* [Data listing]
◆ ◆ ◆ ◆ ◆

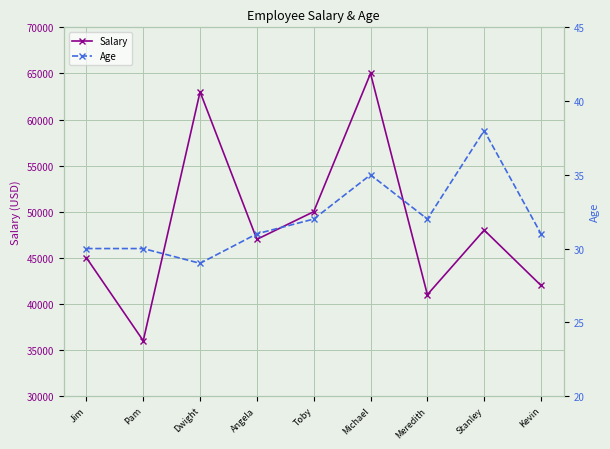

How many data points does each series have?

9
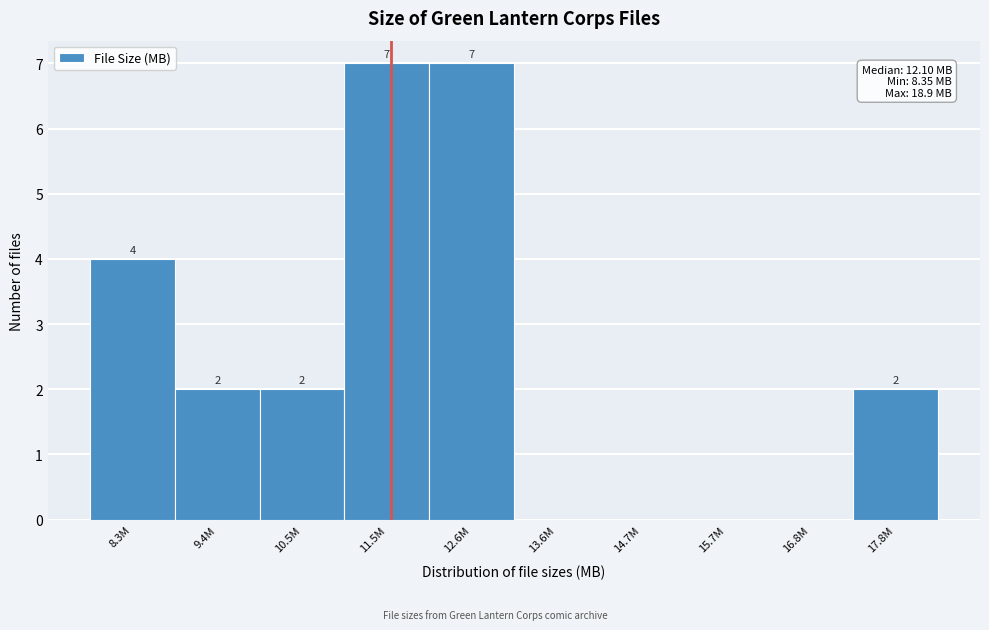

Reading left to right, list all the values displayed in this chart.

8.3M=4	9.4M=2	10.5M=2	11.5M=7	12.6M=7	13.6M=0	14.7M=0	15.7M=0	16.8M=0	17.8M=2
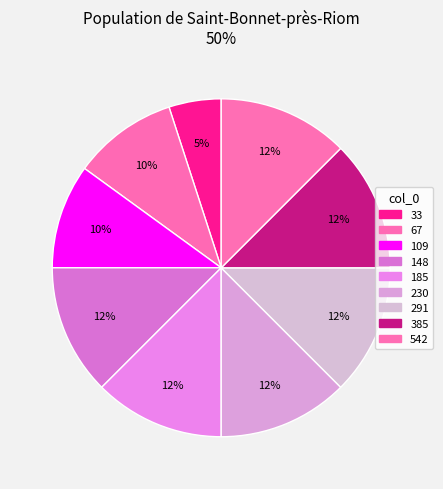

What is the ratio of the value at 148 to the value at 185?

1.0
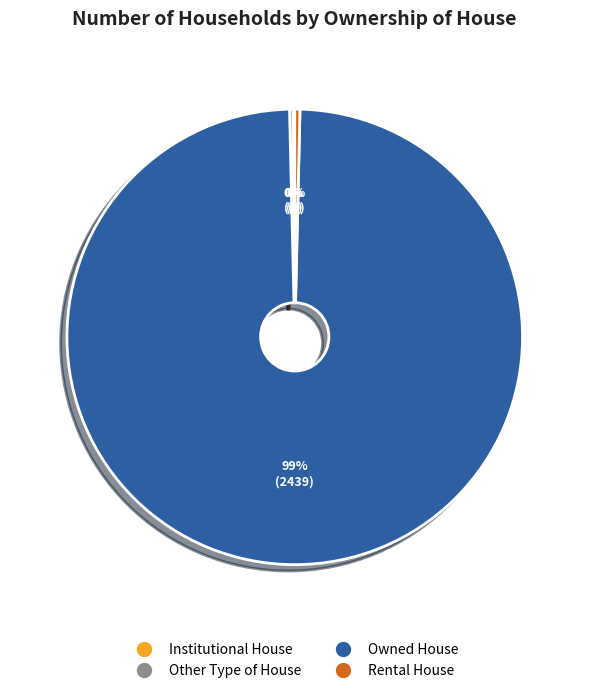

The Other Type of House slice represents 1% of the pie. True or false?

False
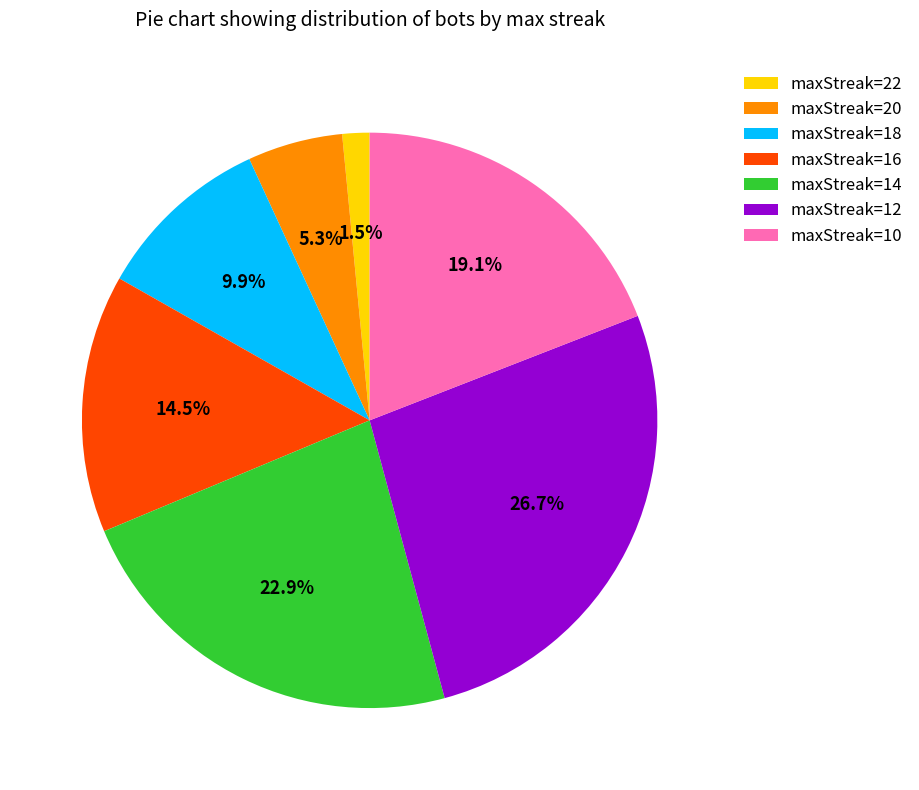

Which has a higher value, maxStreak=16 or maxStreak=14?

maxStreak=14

◆ ◆ ◆ ◆ ◆

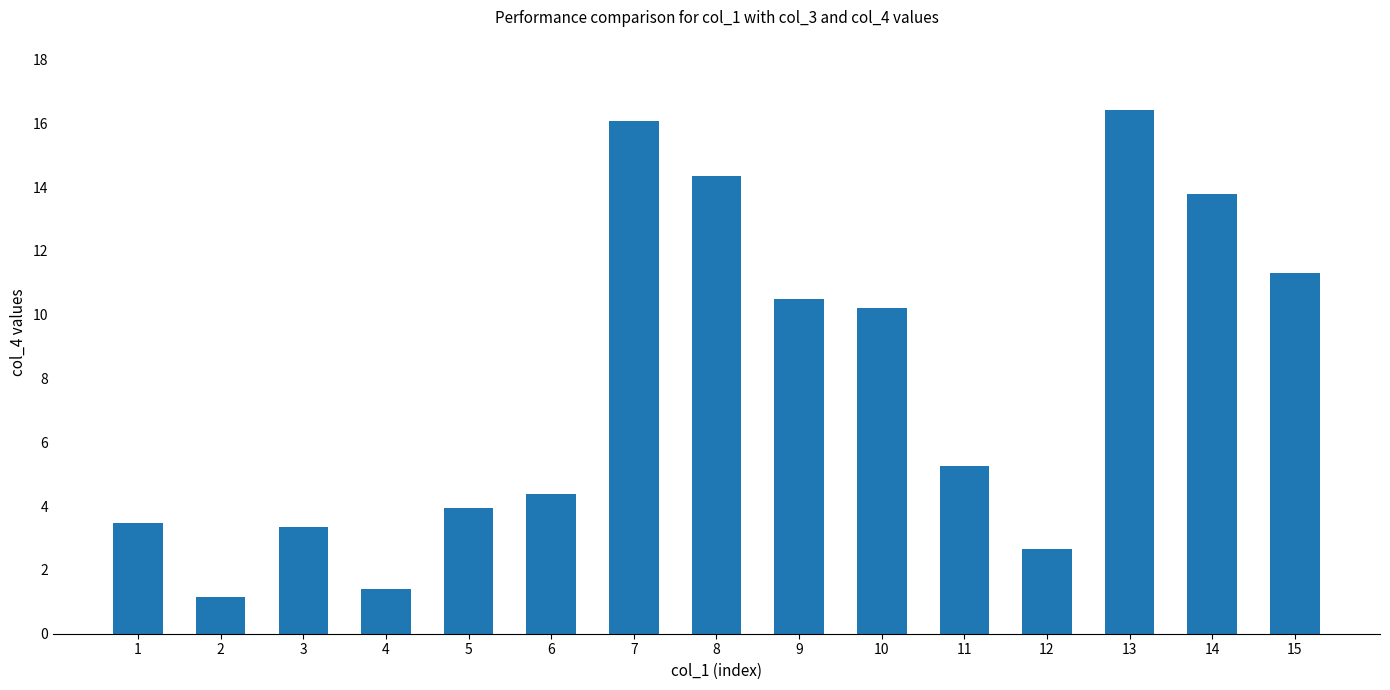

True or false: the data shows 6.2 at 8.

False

◆ ◆ ◆ ◆ ◆

* [Exercise brief] Reproduce verbatim the stretch of material from the line containing "What is the" through the line containing "Which has a", both lines included, and omit the pictures.

* [Written solution]
What is the ratio of the value at 148 to the value at 185?

1.0

The Other Type of House slice represents 1% of the pie. True or false?

False

Which has a higher value, maxStreak=16 or maxStreak=14?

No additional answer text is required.